Eigentlich sollte er da ja versichern, dass es kein nächstes Mal geben würde. Aber er war sich da nicht so sicher. Bei ihr reagierte er eben irrational. Er hoffte, dass es keine solchen Situationen mehr geben würde, aber darauf geschworen hätte er nicht.
Da fiel ihm noch etwas ein. Er holte die Tassen aus seiner Tasche.
Und das war das schönste Geschenk von allen, fand sie.
Dass er sich daran erinnert hatte, dass sie in Zukunft auch bei ihm aus diesen abscheulichen Dingern ihren Kaffee genießen konnten.
„Du bist wirklich ein sehr uneinfühlsamer Mensch! Ich habe die Liste nicht umsonst geschrieben!" Sie versuchte, ihre Rührung zu verbergen und schob ihm das Blatt hin.
Lachend las er, und so konnte er die Tränen in den Augen behalten.
Bei der letzten Zeile bekam er einen Lachkrampf. „Besser als ein Skifahrer oder Tennisspieler! Das ist echt, das ist hundertprozentig mein Baby!" Bei diesem Satz war er sich vollkommen sicher, dass alles wieder wirklich im Reinen war. Denn das hatte sie geschrieben, während sie auf ihn gewartet hatte, ohne dass sie ein Wort gewechselt hatten.
Er hatte nichts erklären müssen, er hatte nicht um Vergebung flehen müssen, er hatte nicht bitten müssen.
Er hätte natürlich alles getan, aber es war für sie nicht wichtig.
Für sie zählte, dass er verstanden hatte, dass er wieder da war.
Sie war die großartigste Frau der Welt!
Damals hatte sie ihn schon zurück genommen, als er nach dem Vorfall im Club abgehauen war. Und jetzt noch einmal.
Er erinnerte sich daran, dass er sie um die Chance gebeten hatte, den nächsten Fehler zu machen. Das hatte er ja dann perfekt hingekriegt!
Und plötzlich war es genau der richtige Zeitpunkt, ihr den Ring anzustecken.
„Das ist kein Verlobungsring, Anna!" sagte er ernst. „Einen richtigen Antrag kriege ich schon hin. Aber hier und heute wäre das zu vermessen von mir. Es ist auch kein Entschuldigungsring, denn verziehen hast du mir schon. Es ist einfach ein Ring der Freude über dich, okay?"

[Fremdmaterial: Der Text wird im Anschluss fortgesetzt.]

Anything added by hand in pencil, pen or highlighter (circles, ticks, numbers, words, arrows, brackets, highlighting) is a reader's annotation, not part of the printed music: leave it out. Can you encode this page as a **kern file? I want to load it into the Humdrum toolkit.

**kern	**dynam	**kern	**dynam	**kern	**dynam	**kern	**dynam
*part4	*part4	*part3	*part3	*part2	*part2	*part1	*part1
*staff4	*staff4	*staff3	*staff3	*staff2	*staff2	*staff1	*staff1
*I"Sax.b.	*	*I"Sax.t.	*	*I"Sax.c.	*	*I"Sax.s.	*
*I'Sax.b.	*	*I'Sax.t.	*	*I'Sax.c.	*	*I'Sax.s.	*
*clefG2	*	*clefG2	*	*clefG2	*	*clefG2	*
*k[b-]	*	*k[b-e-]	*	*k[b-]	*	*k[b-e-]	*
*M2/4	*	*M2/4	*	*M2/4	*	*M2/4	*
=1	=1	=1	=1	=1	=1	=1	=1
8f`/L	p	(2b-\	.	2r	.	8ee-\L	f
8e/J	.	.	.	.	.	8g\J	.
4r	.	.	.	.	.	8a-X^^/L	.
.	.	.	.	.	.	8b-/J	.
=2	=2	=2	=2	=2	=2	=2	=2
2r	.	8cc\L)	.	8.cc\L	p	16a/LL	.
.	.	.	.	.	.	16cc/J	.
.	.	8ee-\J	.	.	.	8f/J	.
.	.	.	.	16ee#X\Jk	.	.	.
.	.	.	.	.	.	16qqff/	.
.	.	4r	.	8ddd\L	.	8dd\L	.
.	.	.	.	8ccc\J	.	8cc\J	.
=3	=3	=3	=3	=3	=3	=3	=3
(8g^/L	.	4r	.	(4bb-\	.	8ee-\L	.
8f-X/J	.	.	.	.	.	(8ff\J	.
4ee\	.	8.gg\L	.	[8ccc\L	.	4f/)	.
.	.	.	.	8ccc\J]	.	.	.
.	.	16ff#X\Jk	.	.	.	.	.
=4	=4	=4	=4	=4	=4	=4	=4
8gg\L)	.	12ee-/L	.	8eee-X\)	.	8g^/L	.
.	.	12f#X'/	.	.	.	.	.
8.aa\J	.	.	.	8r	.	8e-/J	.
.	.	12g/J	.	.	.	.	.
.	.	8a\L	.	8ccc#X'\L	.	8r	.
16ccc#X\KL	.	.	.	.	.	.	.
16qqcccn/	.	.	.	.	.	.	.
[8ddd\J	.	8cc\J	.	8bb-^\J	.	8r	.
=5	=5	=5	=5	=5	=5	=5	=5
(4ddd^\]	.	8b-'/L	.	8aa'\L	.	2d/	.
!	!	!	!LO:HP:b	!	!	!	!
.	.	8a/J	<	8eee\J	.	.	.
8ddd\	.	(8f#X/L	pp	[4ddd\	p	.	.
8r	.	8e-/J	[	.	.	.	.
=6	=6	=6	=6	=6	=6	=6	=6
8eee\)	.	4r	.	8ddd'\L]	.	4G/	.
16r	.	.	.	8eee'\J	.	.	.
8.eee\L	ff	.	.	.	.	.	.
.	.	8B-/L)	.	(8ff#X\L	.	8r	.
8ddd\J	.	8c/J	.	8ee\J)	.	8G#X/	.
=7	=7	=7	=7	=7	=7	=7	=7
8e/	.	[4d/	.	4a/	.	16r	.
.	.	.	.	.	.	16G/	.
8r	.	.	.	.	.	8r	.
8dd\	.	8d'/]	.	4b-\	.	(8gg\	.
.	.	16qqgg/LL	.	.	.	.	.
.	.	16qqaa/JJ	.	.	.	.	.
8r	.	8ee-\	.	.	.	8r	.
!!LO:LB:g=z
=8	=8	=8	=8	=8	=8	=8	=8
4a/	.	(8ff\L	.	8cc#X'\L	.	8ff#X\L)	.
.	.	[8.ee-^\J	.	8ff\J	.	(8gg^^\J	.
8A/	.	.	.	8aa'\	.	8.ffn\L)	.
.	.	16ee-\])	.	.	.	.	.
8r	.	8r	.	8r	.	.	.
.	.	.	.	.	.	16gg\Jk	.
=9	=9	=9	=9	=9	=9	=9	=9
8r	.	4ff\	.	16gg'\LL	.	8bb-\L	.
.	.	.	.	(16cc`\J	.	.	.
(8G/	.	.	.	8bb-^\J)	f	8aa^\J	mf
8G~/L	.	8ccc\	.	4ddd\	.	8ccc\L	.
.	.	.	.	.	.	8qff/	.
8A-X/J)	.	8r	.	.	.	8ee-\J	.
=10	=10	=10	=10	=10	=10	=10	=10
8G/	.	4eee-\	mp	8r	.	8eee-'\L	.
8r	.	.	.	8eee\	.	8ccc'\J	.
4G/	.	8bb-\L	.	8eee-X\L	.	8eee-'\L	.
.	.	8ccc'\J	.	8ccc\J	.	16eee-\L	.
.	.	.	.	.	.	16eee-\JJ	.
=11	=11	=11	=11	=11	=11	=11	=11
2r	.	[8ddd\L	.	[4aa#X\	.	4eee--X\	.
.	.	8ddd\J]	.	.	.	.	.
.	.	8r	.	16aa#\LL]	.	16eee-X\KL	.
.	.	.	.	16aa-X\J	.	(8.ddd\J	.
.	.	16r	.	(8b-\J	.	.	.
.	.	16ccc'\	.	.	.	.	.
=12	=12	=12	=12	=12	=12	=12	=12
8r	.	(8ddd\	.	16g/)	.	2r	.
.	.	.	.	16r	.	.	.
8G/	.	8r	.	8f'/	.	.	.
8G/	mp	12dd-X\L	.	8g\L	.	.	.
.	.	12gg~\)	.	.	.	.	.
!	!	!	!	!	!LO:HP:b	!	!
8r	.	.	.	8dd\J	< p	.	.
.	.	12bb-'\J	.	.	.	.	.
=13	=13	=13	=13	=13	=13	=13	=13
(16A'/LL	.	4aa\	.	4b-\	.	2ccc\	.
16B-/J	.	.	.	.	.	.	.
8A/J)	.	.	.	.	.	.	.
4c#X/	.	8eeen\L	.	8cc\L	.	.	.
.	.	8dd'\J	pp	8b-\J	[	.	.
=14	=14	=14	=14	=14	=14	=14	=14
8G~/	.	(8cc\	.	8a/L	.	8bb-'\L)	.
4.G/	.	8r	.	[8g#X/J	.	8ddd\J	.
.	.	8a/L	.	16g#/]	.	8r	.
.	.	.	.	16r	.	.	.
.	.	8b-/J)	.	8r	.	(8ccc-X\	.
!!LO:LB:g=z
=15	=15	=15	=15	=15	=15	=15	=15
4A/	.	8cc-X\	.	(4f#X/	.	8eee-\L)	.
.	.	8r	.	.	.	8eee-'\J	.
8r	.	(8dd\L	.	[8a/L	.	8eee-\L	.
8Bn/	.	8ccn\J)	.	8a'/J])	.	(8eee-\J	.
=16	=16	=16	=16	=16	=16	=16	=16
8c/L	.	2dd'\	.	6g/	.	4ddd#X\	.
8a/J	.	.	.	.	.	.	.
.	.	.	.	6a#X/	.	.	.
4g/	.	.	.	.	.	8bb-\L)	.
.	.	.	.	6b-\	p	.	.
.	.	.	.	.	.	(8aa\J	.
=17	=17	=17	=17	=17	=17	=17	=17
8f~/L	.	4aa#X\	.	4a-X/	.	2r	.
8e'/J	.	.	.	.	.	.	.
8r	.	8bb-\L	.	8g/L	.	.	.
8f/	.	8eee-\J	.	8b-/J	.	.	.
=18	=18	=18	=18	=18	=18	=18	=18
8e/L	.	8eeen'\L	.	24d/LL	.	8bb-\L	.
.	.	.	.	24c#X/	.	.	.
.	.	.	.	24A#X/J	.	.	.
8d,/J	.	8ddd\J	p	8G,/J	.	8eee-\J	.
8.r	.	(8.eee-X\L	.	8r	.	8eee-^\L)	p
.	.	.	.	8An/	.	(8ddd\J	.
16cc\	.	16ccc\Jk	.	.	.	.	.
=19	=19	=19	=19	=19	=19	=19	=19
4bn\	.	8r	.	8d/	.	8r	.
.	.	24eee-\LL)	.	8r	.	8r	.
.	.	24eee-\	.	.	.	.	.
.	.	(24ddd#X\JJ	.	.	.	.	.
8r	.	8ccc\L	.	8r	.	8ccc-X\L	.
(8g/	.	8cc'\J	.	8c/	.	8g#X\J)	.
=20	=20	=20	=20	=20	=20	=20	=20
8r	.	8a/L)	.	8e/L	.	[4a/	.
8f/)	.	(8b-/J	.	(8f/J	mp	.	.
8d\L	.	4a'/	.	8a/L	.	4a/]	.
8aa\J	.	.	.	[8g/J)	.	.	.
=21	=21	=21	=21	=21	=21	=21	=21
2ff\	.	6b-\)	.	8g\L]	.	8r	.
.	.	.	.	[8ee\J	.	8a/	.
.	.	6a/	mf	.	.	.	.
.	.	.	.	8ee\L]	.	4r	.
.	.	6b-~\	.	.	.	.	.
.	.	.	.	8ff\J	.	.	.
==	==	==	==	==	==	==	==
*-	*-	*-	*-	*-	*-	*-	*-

Anna blinzelte eine dicke Träne weg, sah den wunderschönen Saphir in der modernen Fassung an. „Willst du nicht das nächste Buch an meiner Stelle schreiben?" fragte sie heiser vor Liebe zu dem verrückten Kerl, der immer noch glaubte, nicht gut genug zu sein.
Er schüttelte den Kopf. „Nein! Ich erlebe meine Liebesgeschichte lieber selbst! Mit dir!"